# Aufgaben
(a) Schreibe aus dem Text über die Reiterei bei Olympia den Abschnitt ab, der mit „Bild: Ob Checker“ beginnt und sich bis einschließlich „[1][Olympia]?“ erstreckt.
(b) Führe den Text über die Reiterei bei Olympia nach seinem letzten Satz weiter.

# Textauszug

Bild: Ob Checker nicht lieber den Blumenschmuck fressen würde, als über das H…
Berlin taz | Für die deutschen Reiter:innen hagelte es bislang
Medaillen, Gold im Einzel in der Vielseitigkeit, Gold und Silber in der
Dressur, dort auch noch Mannschaftsgold. Nach den Vielseitigkeits- und
Dressurreiter konnten nun auch die Springreiter nachlegen: Christian Kukuk
gewann mit dem Schimmel Checker die Goldmedaille im Einzelwettbewerb, vor
dem Schweizer Steve Guerdat auf Dynamix und Maikel van der Vleuten auf
Beauville.
Vor vollbesetzten Zuschauerrängen zeigten die Reiter:innen auf ihren
wunderbaren Pferden schöne Bilder im Schlosspark von Versailles. Fragt
sich, bei aller Begeisterung, nur: Was macht all das Edelmetall mit der
dringenden Diskussion darüber, wie es weitergehen soll mit der Reiterei bei
[1][Olympia]?

# Einträge

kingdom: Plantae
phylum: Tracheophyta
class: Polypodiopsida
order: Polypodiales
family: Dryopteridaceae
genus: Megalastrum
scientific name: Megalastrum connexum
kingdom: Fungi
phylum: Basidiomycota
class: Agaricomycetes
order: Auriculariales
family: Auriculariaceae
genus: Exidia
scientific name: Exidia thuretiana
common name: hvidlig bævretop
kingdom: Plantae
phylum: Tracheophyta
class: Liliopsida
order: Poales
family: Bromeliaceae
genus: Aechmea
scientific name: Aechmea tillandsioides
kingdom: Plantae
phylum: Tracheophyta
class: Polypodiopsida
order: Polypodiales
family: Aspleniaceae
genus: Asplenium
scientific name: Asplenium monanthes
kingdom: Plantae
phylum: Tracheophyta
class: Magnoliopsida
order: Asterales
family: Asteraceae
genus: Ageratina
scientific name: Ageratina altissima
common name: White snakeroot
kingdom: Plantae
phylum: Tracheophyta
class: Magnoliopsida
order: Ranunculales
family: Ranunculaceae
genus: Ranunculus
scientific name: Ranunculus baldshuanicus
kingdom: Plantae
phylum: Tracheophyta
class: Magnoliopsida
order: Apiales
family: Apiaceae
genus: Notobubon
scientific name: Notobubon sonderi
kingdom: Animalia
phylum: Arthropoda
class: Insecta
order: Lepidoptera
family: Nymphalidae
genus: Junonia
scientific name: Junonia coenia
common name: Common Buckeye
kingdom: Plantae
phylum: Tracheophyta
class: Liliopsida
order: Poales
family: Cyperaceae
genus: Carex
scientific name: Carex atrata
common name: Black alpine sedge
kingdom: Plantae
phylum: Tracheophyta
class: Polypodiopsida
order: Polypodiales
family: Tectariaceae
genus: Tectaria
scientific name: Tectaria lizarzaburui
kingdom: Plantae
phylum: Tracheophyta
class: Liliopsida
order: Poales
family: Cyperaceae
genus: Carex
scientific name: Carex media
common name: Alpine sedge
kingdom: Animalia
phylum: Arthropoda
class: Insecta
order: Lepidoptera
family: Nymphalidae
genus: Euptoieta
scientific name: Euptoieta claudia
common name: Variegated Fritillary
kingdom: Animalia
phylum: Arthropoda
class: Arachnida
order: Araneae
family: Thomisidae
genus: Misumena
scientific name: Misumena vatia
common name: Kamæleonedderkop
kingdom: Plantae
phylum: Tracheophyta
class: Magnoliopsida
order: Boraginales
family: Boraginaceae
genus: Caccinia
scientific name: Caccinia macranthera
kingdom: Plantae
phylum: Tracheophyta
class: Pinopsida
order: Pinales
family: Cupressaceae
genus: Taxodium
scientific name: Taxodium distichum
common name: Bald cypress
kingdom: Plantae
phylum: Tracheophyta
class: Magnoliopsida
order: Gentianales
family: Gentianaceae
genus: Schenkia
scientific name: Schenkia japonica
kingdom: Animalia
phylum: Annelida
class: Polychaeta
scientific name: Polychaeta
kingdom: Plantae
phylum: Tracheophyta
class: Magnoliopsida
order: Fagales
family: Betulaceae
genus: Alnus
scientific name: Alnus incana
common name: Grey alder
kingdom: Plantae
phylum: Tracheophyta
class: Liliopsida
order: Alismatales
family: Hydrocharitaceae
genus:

# Die Antworten
(a)
Bild: Ob Checker nicht lieber den Blumenschmuck fressen würde, als über das H…
Berlin taz | Für die deutschen Reiter:innen hagelte es bislang
Medaillen, Gold im Einzel in der Vielseitigkeit, Gold und Silber in der
Dressur, dort auch noch Mannschaftsgold. Nach den Vielseitigkeits- und
Dressurreiter konnten nun auch die Springreiter nachlegen: Christian Kukuk
gewann mit dem Schimmel Checker die Goldmedaille im Einzelwettbewerb, vor
dem Schweizer Steve Guerdat auf Dynamix und Maikel van der Vleuten auf
Beauville.
Vor vollbesetzten Zuschauerrängen zeigten die Reiter:innen auf ihren
wunderbaren Pferden schöne Bilder im Schlosspark von Versailles. Fragt
sich, bei aller Begeisterung, nur: Was macht all das Edelmetall mit der
dringenden Diskussion darüber, wie es weitergehen soll mit der Reiterei bei
[1][Olympia]?

(b)
Bislang verläuft diese Diskussion immer nach demselben Schema. Ein Video
taucht auf, etwa aus dem Stall des dänischen Dressurreiters Andreas
Helgstrand oder, aktuell, von der britischen Dressurreiterin und
Olympiafavoritin Charlotte Dujardin oder dem österreichischen Springreiter
Max Kühner. Darin sind massive Tierquälereien zu sehen, Pferde werden mit
Peitschen geschlagen, grob geritten, man schlägt ihnen Stangen gegen die
Beine. Akteure aus dem Reitsport – Aktive, Kommentatoren, Funktionäre –
zeigen sich entsetzt über diese Misshandlungen und betonen, mit gutem
Reiten habe das nichts zu tun, man sei wütend, traurig, fassungslos ob der
Bilder.
Umso verstörender ist allerdings, was vor allem der Dressursport im
Schlosspark von Versailles darbot. Man sah Pferde, so eng geritten, dass
sie sich beim Laufen fast in die Brust bissen. Ohne Schmerzen in Hals und
Rücken geht das nicht. Man sah Pferde, die sich mit offenem Maul und
heraushängender Zunge gegen zu harte Reiterhände wehrten.
Doch weder bestraften das die Richter:innen, noch erwähnten es die
Kommentatoren. Und so prächtig sich die Trakehnerstute Dalera unter Jessica
von Bredow-Werndl bei ihrem Goldritt präsentierte – man hätte doch von der
Reiterin anschließend gerne erklärt bekommen, warum die Stute
ununterbrochen mit dem Schweif schlug. Ein Zeichen für Zufriedenheit ist
das nicht.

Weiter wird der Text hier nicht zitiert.